For `dim_demographics` and `dim_personal_info` table the names of the columns are self explanatory.

|Columns|Description|
|---|---|
|`fact_immigration`| Stores fact about the immigration table|
|`cicid`| The primary key for the i94 immigrant data|
|`year`| Year of the arrival of passengers|
|`month`| Month of the arrival of passengers|
|`port`| Which i94 port the immigrants arrived in|
|`arrival_date`| Arrival date|
|`departure_date`| Departure date|
|`visa`| Type of visa they arrived on|
|`mode`| Which mode: sea, air, land|
|`state_code`| Which state they arrived to|
|`Country`| Country is United States|	

#### Step 5: Complete Project Write Up
* Clearly state the rationale for the choice of tools and technologies for the project.
* Propose how often the data should be updated and why.
    - The data should be updated monthly. Because we are basing the fact table for per month bases.

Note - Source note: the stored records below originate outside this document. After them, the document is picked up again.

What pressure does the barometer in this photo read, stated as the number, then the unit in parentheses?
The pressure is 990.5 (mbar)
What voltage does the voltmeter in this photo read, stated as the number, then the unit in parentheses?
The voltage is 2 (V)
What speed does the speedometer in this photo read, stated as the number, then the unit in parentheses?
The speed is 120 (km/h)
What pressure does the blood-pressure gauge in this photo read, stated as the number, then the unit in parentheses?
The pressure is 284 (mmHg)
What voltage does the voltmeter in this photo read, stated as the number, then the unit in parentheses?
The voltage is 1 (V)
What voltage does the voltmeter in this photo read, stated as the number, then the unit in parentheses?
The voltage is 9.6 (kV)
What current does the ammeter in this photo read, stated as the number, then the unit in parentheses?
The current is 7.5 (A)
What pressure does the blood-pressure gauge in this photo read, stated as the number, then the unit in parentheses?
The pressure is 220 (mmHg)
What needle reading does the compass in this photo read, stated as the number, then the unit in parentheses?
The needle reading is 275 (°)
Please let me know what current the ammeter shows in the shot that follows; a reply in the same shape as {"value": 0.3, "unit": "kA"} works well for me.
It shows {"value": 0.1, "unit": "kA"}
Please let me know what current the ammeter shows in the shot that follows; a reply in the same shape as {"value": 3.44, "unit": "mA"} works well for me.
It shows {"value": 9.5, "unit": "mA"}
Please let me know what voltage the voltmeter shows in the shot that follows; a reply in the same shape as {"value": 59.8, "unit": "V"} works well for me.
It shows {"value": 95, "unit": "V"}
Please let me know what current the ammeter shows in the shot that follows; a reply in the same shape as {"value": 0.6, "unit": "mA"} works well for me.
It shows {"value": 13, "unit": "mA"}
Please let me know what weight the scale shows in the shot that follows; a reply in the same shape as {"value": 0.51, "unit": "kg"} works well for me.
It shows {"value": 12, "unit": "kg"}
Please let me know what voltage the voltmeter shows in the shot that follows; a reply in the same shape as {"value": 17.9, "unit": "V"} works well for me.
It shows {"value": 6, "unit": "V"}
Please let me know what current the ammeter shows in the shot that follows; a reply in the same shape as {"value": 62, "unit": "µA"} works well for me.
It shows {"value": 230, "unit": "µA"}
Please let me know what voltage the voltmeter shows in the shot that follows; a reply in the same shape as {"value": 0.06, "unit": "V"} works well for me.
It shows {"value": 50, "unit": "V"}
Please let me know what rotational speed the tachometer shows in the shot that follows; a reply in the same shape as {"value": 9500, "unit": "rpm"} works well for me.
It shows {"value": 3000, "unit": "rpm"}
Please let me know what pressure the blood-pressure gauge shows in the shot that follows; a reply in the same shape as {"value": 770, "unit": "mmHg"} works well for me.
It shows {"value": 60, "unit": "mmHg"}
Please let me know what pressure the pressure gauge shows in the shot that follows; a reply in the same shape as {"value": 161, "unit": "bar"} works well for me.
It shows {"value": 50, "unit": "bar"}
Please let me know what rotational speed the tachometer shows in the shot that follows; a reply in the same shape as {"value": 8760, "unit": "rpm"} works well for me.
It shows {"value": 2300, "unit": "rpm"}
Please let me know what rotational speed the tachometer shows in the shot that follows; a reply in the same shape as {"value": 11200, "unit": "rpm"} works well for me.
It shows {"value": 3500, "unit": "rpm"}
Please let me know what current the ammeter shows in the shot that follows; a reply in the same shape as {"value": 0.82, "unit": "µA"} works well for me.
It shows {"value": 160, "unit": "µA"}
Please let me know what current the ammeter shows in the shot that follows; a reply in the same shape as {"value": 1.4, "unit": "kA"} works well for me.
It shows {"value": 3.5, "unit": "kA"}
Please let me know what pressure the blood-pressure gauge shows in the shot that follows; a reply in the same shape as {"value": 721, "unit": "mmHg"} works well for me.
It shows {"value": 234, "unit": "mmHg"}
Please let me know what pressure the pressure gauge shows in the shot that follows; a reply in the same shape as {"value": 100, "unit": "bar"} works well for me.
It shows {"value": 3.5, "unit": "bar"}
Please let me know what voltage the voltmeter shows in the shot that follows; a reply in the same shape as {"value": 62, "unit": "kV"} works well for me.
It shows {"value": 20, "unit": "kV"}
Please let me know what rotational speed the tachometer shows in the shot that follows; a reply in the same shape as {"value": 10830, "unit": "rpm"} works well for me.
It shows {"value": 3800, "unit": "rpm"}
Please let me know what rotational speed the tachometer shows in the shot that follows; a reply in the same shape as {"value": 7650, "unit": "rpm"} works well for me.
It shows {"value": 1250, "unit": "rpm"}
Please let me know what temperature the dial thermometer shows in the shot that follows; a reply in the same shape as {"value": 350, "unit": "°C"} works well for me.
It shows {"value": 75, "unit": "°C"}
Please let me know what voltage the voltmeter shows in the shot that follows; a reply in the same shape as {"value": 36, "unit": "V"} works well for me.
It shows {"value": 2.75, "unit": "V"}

* Write a description of how you would approach the problem differently under the following scenarios:
 * The data was increased by 100x. - We would need to use a GPU to process data efficiently, Would need to use more efficient tools like EMR for data analysis. We will still use PySpark to analyze the data.
 * The data populates a dashboard that must be updated on a daily basis by 7am every day. - Use Airflow DAG to schedule daily upload to the dashboard.
 * The database needed to be accessed by 100+ people. Using cloud services like AWS Redshift the data can be accessed by 100+ people.